Q: And how was it becoming a grandfather?
A: That’s the highlight. I enjoy that. I have two grandkids — a grandson, Marcel, 10 months (child of Aneisha) and a grand- daughter, Laila, 3 (child of Naja). It’s like you get a second chance at being a parent, except you can take them home when they get on your nerves.
Q: What is your opinion about commonly held stereotypes about black fathers?
A: While there’s a perception or stereotype that fathers don’t want to help … that fathers don’t want to be held accountable, every father that I’ve come across since I’ve started working in this program is eager to be involved in their child’s life and to be financially supportive. And solid — to be accountable at all times — it’s just that they are faced with certain situations at times that makes that hard to navigate.
Q: How does this program help fathers navigate those situations?

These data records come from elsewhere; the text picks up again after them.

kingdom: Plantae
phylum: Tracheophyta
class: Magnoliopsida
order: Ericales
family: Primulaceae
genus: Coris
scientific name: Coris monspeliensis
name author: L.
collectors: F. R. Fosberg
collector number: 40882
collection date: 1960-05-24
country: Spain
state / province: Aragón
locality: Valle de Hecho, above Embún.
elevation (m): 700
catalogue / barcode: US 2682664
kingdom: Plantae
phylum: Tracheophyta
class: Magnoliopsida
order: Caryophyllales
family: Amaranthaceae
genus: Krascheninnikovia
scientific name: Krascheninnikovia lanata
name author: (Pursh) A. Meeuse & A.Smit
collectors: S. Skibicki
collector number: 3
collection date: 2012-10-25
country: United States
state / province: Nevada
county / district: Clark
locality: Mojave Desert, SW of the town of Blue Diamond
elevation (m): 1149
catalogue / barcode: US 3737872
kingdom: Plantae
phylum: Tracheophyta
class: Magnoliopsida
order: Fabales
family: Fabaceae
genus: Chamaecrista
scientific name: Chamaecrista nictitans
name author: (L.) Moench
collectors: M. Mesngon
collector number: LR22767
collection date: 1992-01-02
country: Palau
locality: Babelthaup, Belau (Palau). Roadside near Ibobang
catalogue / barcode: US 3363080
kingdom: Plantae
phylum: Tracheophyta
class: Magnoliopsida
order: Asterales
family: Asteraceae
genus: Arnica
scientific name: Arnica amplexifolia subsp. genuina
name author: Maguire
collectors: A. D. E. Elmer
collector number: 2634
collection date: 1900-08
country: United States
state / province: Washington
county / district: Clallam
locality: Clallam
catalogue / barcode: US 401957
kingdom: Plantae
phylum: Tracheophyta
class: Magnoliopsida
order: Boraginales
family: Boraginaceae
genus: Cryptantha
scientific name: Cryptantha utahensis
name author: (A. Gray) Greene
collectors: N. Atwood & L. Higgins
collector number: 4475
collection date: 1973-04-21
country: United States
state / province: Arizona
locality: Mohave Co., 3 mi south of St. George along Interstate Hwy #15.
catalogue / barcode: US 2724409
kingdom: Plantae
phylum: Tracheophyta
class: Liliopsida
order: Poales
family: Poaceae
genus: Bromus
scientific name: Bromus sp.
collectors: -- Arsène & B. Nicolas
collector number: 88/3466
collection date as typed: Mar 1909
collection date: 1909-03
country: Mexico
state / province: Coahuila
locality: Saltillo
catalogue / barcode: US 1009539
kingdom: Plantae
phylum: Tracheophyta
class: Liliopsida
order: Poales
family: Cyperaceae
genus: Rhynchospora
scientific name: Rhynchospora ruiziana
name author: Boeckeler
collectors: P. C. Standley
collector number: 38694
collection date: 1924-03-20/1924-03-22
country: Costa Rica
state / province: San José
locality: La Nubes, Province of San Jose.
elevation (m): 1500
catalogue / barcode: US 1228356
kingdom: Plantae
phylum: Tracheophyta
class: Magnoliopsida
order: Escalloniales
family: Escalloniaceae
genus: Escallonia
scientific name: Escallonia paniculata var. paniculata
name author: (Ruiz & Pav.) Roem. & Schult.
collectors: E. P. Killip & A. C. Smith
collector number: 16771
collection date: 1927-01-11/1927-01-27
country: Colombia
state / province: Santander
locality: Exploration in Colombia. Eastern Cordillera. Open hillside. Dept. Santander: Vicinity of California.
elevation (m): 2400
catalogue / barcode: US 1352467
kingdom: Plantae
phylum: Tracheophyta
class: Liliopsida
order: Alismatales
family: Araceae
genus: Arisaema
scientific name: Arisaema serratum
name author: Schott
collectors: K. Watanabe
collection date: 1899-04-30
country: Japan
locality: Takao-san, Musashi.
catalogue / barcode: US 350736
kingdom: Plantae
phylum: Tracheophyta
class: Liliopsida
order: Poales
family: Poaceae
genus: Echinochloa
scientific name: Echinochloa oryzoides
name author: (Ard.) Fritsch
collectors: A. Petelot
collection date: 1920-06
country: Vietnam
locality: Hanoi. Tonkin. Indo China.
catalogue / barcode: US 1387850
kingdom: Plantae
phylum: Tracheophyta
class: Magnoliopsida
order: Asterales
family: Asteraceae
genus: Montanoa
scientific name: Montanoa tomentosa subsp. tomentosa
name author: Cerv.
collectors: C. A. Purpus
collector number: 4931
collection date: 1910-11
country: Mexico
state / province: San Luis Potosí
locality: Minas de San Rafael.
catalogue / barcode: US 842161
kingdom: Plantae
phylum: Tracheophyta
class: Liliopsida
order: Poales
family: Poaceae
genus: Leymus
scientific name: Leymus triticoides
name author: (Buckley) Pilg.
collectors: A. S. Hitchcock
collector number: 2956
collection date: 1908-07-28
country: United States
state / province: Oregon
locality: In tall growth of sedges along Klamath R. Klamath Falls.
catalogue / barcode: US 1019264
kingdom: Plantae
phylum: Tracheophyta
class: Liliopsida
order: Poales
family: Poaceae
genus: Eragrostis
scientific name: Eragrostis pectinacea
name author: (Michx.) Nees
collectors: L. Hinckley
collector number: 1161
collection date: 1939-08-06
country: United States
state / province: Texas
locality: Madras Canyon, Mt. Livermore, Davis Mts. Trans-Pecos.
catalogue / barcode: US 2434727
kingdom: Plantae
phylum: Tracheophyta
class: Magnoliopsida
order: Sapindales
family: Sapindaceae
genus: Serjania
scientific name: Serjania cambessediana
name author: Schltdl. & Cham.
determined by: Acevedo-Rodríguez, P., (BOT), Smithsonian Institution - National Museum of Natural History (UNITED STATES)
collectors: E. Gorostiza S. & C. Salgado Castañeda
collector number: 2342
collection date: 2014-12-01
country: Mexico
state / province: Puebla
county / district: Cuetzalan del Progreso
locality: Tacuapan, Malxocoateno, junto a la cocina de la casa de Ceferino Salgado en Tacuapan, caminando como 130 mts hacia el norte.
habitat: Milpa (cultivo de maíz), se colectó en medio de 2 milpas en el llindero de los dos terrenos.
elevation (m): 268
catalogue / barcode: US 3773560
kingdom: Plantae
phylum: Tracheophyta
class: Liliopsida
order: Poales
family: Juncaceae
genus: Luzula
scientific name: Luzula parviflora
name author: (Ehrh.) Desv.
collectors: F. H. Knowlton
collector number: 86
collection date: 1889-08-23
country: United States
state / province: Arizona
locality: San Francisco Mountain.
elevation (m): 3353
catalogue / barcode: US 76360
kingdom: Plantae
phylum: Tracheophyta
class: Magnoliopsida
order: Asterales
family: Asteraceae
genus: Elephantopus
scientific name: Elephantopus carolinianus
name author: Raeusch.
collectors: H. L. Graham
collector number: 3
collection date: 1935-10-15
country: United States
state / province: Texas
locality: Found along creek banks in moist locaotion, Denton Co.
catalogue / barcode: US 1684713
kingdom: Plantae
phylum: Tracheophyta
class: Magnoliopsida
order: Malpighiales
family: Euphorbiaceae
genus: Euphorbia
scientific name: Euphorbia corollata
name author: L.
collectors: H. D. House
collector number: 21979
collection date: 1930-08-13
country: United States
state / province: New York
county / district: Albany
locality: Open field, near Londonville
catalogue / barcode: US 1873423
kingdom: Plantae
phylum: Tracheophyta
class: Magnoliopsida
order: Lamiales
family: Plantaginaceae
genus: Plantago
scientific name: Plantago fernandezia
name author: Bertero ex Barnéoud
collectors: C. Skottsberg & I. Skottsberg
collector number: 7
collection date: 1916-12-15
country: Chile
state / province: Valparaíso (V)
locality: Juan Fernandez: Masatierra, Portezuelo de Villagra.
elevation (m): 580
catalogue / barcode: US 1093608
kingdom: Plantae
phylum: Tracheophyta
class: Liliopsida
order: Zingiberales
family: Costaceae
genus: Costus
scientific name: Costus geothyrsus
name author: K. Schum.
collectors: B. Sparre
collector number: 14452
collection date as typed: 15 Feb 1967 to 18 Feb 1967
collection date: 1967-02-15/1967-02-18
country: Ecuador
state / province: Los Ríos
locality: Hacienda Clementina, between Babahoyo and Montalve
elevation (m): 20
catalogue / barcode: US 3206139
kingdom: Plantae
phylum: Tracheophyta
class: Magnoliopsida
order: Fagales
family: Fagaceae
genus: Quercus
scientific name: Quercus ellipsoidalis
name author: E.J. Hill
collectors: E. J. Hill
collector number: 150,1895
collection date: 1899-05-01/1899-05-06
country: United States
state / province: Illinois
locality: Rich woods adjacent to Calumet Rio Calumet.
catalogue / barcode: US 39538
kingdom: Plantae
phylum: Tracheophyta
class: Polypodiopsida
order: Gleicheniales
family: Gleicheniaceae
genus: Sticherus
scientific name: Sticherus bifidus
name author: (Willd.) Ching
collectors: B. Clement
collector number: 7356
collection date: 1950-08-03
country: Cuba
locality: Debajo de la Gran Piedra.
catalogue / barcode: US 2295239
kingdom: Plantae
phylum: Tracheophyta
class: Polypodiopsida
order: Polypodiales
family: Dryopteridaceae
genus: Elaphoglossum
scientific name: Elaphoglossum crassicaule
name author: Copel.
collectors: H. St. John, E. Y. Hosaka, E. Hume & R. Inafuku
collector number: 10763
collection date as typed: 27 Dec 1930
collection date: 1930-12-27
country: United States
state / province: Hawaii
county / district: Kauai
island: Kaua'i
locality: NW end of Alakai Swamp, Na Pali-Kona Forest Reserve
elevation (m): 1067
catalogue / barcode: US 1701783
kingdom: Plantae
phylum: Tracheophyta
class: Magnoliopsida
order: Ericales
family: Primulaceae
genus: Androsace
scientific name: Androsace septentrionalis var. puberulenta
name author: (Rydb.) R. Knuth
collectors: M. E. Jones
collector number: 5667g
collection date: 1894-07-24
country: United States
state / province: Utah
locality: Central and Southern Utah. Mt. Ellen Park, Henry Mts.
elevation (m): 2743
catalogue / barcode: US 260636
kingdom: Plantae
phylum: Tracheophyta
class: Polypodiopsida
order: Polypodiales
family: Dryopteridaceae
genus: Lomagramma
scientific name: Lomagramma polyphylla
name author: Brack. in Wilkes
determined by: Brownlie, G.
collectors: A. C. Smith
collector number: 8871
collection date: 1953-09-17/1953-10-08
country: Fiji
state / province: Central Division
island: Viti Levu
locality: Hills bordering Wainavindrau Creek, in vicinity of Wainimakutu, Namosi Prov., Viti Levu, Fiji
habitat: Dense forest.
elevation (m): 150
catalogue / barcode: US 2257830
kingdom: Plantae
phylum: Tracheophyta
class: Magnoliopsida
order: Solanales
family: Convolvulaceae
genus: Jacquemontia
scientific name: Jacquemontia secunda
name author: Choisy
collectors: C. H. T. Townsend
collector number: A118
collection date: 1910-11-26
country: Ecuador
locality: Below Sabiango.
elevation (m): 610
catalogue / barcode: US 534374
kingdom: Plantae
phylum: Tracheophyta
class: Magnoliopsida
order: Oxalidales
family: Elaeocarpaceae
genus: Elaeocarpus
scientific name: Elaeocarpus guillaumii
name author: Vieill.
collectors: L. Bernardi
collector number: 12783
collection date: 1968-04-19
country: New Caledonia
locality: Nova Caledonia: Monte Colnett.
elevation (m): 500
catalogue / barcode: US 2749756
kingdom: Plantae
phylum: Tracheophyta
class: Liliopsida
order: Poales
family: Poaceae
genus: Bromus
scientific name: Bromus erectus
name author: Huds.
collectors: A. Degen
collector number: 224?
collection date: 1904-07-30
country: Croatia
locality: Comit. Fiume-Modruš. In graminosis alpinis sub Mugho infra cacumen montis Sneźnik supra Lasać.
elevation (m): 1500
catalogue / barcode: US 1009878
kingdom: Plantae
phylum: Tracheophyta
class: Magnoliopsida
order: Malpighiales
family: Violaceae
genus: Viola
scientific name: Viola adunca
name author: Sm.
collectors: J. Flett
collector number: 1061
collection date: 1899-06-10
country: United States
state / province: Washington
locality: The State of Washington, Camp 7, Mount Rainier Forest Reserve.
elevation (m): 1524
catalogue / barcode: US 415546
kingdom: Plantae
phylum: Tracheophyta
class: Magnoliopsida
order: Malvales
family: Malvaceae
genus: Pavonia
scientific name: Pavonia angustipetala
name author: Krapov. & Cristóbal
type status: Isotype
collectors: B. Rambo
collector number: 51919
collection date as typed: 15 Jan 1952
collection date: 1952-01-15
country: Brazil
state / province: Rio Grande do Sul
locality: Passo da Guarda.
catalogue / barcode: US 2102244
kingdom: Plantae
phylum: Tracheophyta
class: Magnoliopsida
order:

A: The group discussions that we have each month are helpful. In them, you find that you’re not the only person in that situation, and you can kind of draw from the group the different challenges they face and how they handled it. Then use what you will from them to try and solve your own problems.
Q: What has been a success in your first six months on the job?
A: The first success I had was with a client that was homeless. We were able to find him housing. To some that may not sound like much, but to him it was everything. He’s not on anybody else’s whim on when he can be comfortable. And that means everything because now he can entertain his kids whenever he chooses. When you’re couch surfing and surviving like that, you really can’t bring your kids to that situation. So just helping him get stability is huge.
Q: How does that make you feel?
A: It makes me feel good because there’s a void in the community when it comes to resources for dads — not that there is a lack of resources, but dads often don’t have a clue as to how to find them. There’s always an agency or organization attempting to help women, and a lot of times fathers are forgotten in the equation when it is statistically proven time and time again that when there is a present father, the family is stronger. I think that’s why there is such a push to sustain this program. And that’s why I point my clients at the poster there (on the wall): “A healthy baby begins with you.”
Q: How can fathers in need connect with you?
A: They can reach out by emailing APitts@smnfswcc.org or calling (315) 317-4189. My office is located on the second floor of Syracuse Community Connections, 401 South Ave. Hours are set by appointment, so best to reach out by email or phone first.
Q: Any advice for first-time dads?
A: Don’t stress yourself out about your financial situation because that can change with work, but you have to be present. If you’re not working and the mother is, then you watch the baby while the mother works so she doesn’t have to pay child care. At the end of the day, help her road to be easier. As long as you’re doing that, everything will be fine.
Q: Final thoughts?
A: I’m just trying to make sure as many fathers as possible take the opportunity to enjoy fatherhood. It’s a challenge, but it’s a beautiful thing. My relationship with my youngest son, because I’m a single dad with him, we’re together all the time, it shows me what I missed out on with my other four kids. I was actively involved in their lives, but I was doing a lot of ripping and running. Now I make sure to take the time to enjoy it — enjoy every milestone. There’s nothing like seeing your child succeed in something he’s trying to accomplish. And when your assistance is needed — it makes you feel great.